Listed records START

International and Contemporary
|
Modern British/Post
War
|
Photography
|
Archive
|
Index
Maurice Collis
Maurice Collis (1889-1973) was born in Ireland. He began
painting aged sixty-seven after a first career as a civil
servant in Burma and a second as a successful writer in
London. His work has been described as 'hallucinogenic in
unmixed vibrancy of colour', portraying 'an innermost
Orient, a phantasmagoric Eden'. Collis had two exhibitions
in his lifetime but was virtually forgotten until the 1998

Listed records END

◆ Exercise prompt ◆
Reproduce all of the records exactly.

◆ Answer box ◆
International and Contemporary
|
Modern British/Post
War
|
Photography
|
Archive
|
Index
Maurice Collis
Maurice Collis (1889-1973) was born in Ireland. He began
painting aged sixty-seven after a first career as a civil
servant in Burma and a second as a successful writer in
London. His work has been described as 'hallucinogenic in
unmixed vibrancy of colour', portraying 'an innermost
Orient, a phantasmagoric Eden'. Collis had two exhibitions
in his lifetime but was virtually forgotten until the 1998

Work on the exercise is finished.